Короче — что-то придумается. Но потом, когда все закончится. Вернее — если.
— Да, чуть не забыл. — Швецов обернулся назад и сказал: — Добрый день. Рад, что вы решили составить нам компанию.
— Это он нам? — изумилась Жанна. — Ничего себе!
— Уважаю! — протянул Толик.
— Мы же не одни в машине? — глянул Хранитель кладов на меня. — Верно?
— Верно, — подтвердил я. — И мои спутники очень впечатлены твоим поступком. Более того — тронуты.
— Чистая правда! — томно произнесла Жанна. — Ах, сладкий, где же ты был года четыре назад!
— Так мы едем? — решив, что последнюю фразу можно и не передавать адресату, спросил я. — Или еще постоим?
— Пару минут постоим. Просто есть одна тема, нужно ее обсудить, — еще раз глянув назад, тяжело вздохнул Валера. — Она такая… Неприятная.
— Теперь ты меня пугаешь, — признался я. — Ну, выкладывай.
— Сань, я тебе соврал, — понурил голову мой новоявленный родственник. — Вернее, не соврал, а всей правды не сказал, но это ни разу не лучше.
— Все еще непонятно.
— Короче, мне Левинсон этот любопытен не только в плане посмотреть, как ты его того. У меня есть к нему вполне конкретный интерес. Я тогда тебе про это не сказал, а потом посидел, подумал, и так мне тошно стало. Нет, по жизни вроде все ровно выходит, подобным образом поступают все, кто такие, как мы — сотрудники отдела, ведьмы, вурдалаки, даже лесовики с речными. Все в таких ситуациях, как наша, гнут свою линию под себя, особенно если она не выпирает за рамки Покона. Ты получишь свое, я свое, вроде как всем хорошо. Но не хочу я так. С тобой — не хочу, особенно после того, как мы кровь смешали. И не буду. Потому вот сказал, что есть.
— А что за интерес-то?
— Да, понимаешь, еврей это дядька сильно умный был при жизни, потому деньги вкладывал не в то, что обесценивается, а в то, что, наоборот, стабильно в цене растет.
— В камни и золото?
— Почти. Он антикварную ювелирку скупал. Большей частью, конечно, незамысловатую и сравнительно новую — Фаберже, Бойвины, Герц.
— Фига себе! — присвистнул я. — Фаберже незамысловатый?

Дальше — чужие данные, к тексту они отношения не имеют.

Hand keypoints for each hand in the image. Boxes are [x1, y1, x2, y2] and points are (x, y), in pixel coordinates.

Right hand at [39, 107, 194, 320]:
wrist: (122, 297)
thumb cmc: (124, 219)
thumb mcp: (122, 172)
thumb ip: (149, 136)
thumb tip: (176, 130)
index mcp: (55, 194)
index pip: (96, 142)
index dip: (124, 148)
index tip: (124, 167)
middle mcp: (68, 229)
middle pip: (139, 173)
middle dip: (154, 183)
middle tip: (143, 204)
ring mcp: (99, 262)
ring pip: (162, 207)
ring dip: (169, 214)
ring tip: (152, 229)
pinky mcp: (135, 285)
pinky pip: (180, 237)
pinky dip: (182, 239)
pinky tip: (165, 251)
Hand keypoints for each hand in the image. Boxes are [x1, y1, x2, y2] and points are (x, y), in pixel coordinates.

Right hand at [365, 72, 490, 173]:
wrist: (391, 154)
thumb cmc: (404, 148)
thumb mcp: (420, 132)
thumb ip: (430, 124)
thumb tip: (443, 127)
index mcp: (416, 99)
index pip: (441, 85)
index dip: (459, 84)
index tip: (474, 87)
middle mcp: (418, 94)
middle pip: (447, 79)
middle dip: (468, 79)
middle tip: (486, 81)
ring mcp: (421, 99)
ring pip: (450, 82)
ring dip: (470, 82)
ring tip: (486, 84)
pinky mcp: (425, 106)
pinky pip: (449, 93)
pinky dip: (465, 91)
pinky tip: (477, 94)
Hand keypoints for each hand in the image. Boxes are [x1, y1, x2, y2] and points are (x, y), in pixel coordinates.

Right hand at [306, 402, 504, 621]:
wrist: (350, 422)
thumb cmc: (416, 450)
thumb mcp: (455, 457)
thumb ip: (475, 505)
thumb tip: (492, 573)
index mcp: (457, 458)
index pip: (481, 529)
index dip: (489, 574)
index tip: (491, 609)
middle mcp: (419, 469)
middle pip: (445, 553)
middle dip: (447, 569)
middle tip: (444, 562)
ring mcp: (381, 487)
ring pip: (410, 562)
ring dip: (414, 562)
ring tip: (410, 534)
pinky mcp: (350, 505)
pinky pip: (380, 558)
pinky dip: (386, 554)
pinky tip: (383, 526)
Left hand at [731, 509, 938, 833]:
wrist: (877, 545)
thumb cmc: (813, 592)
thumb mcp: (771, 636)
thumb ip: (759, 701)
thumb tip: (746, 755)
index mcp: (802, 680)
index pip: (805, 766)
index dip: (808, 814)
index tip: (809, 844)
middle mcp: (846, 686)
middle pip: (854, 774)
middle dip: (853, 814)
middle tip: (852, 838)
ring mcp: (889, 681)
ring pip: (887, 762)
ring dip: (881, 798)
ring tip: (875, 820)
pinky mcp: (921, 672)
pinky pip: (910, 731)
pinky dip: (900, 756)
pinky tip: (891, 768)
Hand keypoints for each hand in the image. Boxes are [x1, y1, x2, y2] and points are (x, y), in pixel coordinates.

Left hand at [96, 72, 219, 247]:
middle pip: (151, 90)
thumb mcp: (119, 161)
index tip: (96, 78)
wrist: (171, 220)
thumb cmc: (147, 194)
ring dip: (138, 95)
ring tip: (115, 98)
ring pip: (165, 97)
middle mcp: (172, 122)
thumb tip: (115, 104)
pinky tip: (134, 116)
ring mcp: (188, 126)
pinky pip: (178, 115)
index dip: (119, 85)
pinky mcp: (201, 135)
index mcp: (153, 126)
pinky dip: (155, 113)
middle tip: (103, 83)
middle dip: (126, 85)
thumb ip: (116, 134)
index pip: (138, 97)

Я, конечно, не спец, но слышал, что его работы ого-го сколько стоят.
— Ну, во-первых, сам Карл Фаберже не так и много чего сделал, основную массу изделий с его клеймом изготовили наемные мастера, во-вторых, его продукция, по сути, есть потоковое производство. Очень стабильное в плане качества, изысканное, но потоковое. Так что поверь, там ничего интересного для меня нет. Зато года два назад Марк Аронович прикупил на закрытом аукционе одну вещичку, которая мне очень нужна. И что самое обидное, он сам не понял, что попало в его руки.
— А что попало в его руки? — всерьез заинтересовался я. — Если не секрет?

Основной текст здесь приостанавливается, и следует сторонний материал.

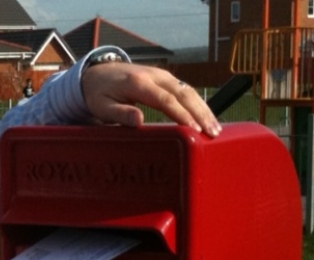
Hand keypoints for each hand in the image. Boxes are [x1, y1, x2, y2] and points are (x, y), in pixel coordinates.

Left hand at [82, 62, 221, 137]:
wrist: (98, 73)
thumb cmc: (99, 95)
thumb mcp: (102, 107)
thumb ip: (120, 114)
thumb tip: (139, 121)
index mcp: (138, 83)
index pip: (165, 99)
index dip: (181, 115)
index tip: (194, 130)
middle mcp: (154, 76)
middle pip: (183, 93)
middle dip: (200, 113)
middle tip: (212, 133)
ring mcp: (162, 75)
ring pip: (189, 91)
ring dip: (204, 109)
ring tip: (215, 129)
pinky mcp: (166, 79)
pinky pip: (186, 90)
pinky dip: (198, 104)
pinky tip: (207, 118)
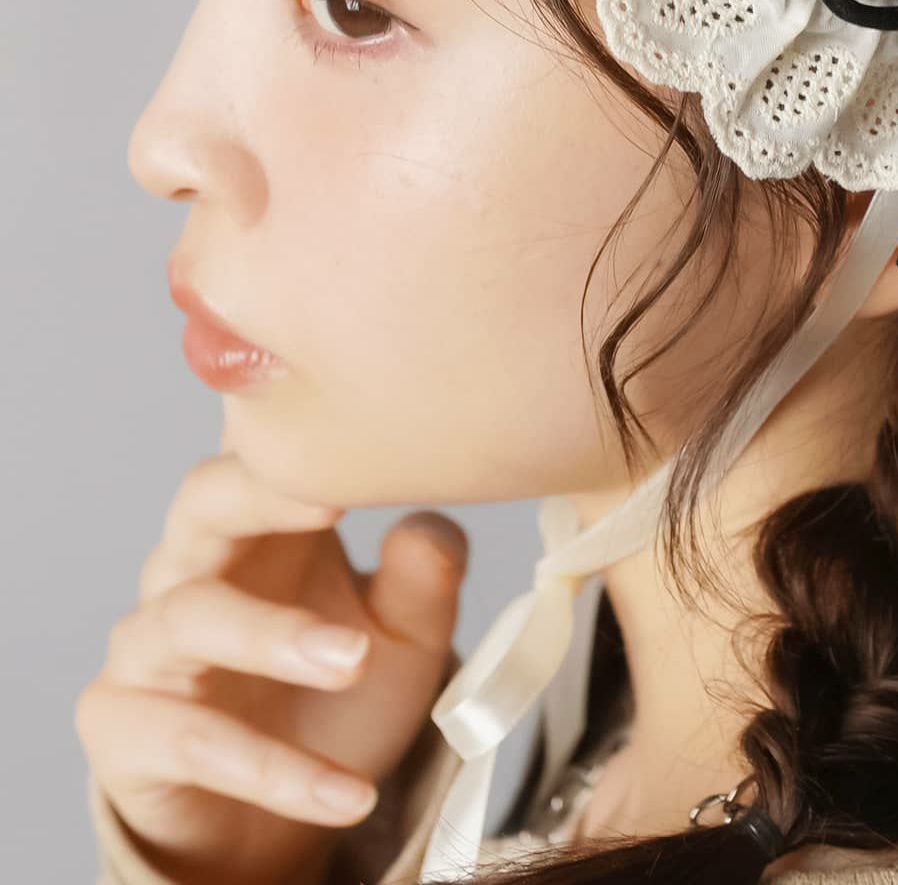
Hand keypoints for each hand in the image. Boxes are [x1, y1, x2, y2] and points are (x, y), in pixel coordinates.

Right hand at [75, 441, 467, 884]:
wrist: (279, 819)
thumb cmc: (335, 695)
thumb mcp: (402, 636)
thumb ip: (422, 576)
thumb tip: (429, 525)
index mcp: (262, 523)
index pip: (260, 452)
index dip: (291, 431)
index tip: (355, 421)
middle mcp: (192, 567)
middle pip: (202, 503)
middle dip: (261, 494)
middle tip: (334, 501)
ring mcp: (149, 645)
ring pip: (190, 616)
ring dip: (272, 636)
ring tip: (352, 661)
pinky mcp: (125, 729)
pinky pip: (191, 742)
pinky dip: (273, 771)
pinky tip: (348, 794)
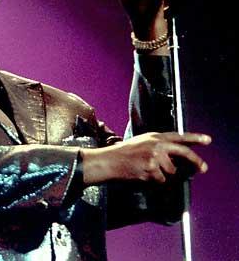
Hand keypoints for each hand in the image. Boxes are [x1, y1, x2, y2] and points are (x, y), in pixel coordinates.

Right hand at [81, 132, 210, 184]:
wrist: (109, 160)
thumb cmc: (123, 153)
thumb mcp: (142, 142)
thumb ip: (158, 146)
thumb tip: (177, 158)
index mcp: (154, 136)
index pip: (178, 136)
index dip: (194, 138)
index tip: (207, 140)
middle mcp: (156, 145)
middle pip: (183, 153)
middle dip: (195, 161)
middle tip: (203, 168)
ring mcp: (154, 157)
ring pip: (171, 172)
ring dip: (163, 175)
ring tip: (147, 170)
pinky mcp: (151, 169)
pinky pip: (160, 180)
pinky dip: (154, 181)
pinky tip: (142, 174)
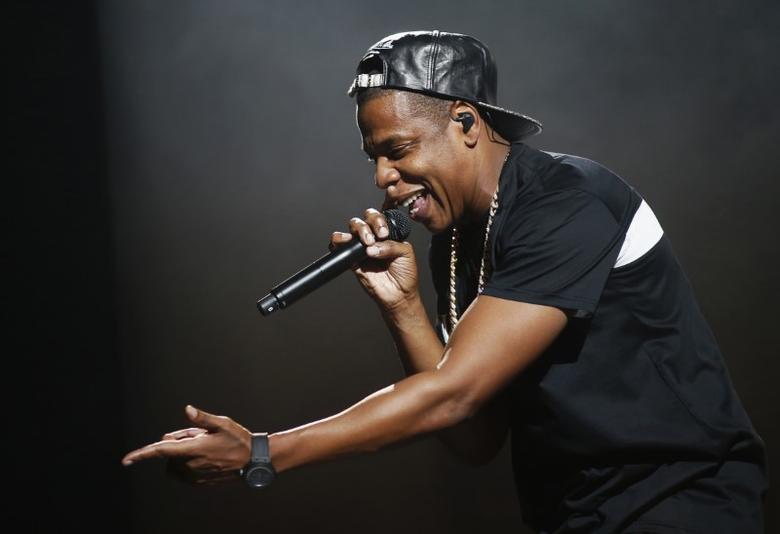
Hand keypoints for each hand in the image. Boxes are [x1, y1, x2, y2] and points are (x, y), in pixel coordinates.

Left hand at [122, 405, 251, 484]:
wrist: (252, 460)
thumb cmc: (238, 438)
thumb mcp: (222, 423)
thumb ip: (202, 418)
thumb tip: (187, 409)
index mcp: (195, 449)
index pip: (162, 450)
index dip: (142, 454)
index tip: (126, 460)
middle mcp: (191, 464)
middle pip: (170, 452)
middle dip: (177, 441)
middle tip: (198, 434)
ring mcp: (195, 475)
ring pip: (174, 463)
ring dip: (180, 454)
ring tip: (202, 445)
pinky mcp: (199, 482)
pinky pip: (181, 473)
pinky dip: (184, 463)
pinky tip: (203, 456)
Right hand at [330, 208, 418, 310]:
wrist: (398, 295)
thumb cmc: (405, 274)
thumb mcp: (406, 254)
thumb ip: (392, 245)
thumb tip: (372, 246)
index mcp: (390, 231)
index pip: (386, 212)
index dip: (387, 202)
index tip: (392, 195)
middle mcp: (375, 235)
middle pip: (367, 217)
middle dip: (373, 221)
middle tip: (380, 234)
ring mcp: (362, 245)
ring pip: (354, 227)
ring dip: (360, 230)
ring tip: (368, 242)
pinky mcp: (351, 257)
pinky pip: (339, 245)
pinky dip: (339, 241)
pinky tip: (347, 243)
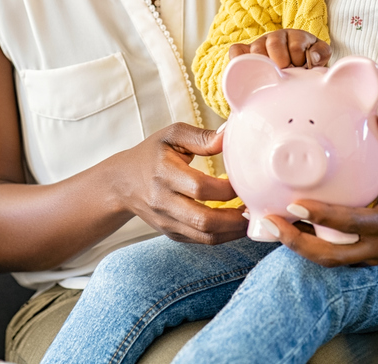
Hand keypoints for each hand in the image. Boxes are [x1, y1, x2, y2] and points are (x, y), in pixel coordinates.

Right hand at [114, 123, 247, 244]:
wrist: (122, 183)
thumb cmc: (151, 154)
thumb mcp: (172, 136)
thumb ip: (201, 137)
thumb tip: (229, 135)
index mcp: (163, 173)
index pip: (199, 187)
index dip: (226, 188)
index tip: (245, 181)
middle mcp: (163, 201)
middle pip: (203, 219)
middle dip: (235, 217)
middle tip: (255, 206)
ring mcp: (167, 222)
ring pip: (205, 236)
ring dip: (233, 231)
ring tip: (251, 217)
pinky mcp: (172, 234)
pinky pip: (201, 241)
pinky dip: (224, 236)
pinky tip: (237, 224)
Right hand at [228, 29, 329, 68]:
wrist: (293, 75)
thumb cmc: (307, 65)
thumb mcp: (320, 57)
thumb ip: (321, 53)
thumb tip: (312, 57)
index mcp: (295, 36)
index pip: (295, 44)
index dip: (299, 60)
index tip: (302, 69)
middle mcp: (276, 37)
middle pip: (273, 44)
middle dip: (282, 62)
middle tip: (286, 74)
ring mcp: (259, 45)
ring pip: (256, 50)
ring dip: (265, 65)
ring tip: (272, 76)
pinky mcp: (245, 53)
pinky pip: (236, 52)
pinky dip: (239, 60)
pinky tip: (249, 71)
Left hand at [263, 109, 377, 265]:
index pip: (353, 224)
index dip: (323, 217)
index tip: (295, 204)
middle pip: (334, 256)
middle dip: (299, 242)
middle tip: (271, 220)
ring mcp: (370, 257)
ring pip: (329, 261)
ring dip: (298, 246)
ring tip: (270, 223)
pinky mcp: (361, 258)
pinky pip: (332, 256)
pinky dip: (308, 245)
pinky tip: (285, 227)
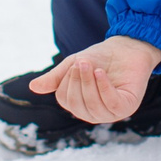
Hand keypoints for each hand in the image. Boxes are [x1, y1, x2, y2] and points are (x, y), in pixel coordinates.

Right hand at [29, 35, 160, 123]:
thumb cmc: (100, 59)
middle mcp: (94, 113)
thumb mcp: (73, 65)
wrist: (126, 47)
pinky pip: (112, 104)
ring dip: (89, 83)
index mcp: (80, 105)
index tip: (74, 63)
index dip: (67, 81)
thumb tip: (33, 87)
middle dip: (77, 81)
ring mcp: (112, 113)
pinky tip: (100, 73)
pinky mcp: (128, 106)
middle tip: (82, 62)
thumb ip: (55, 77)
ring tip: (90, 64)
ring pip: (94, 106)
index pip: (65, 100)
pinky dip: (104, 88)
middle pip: (78, 105)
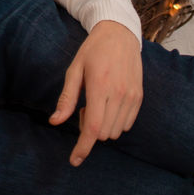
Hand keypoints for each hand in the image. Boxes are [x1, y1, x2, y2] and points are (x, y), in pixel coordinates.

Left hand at [49, 20, 142, 166]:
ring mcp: (132, 96)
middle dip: (89, 129)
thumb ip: (66, 98)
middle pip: (102, 133)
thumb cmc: (92, 50)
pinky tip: (109, 104)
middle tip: (83, 107)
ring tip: (97, 103)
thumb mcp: (74, 70)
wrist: (119, 33)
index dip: (82, 148)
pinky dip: (115, 122)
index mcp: (99, 86)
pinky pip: (127, 124)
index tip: (74, 161)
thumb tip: (54, 122)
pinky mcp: (139, 97)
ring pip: (115, 131)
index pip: (92, 127)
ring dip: (102, 126)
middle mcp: (119, 94)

— Не секрет. Брошь работы Жереми Позье. Замечательной красоты вещица, сделанная на пике творческой формы этого мастера. Но главное не это, а то, кому она принадлежала ранее.
— Валер, не делай паузы в рассказе, — попросил его я. — Тем более что я все равно не знаю, кто такой Позье.
— Позье — ювелир, который работал у нас, в России, во времена правления как Елизаветы Петровны, так и Екатерины Алексеевны, — пояснил Хранитель кладов. — Великий мастер. Кстати, именно он создал корону, которой венчали на царствование всех Романовых, начиная с Екатерины Второй. Ну и еще кучу всякого разного, в том числе и брошь, которой некогда обладала Дарья Щербатова, фрейлина ее императорского величества. Именно она мне очень нужна. Не фрейлина, разумеется. Брошь.
— В коллекцию? Или еще зачем?
— Дело в том, Сашка, что некоторые предметы, за которыми стоят время и история, могут сохранять в себе нечто особенное, некие эманации своих бывших владельцев. Особенно если те были личностями неординарными и волевыми, как, например, Щербатова. Эта девушка путем интриг, многоходовых манипуляций и вроде бы незапланированной беременности умудрилась отбить любимого мужчину не у кого-то, а у Екатерины Второй. То есть у первого лица государства, которому она сама служила. А это не нынешние условно-демократические времена, а эпоха абсолютизма.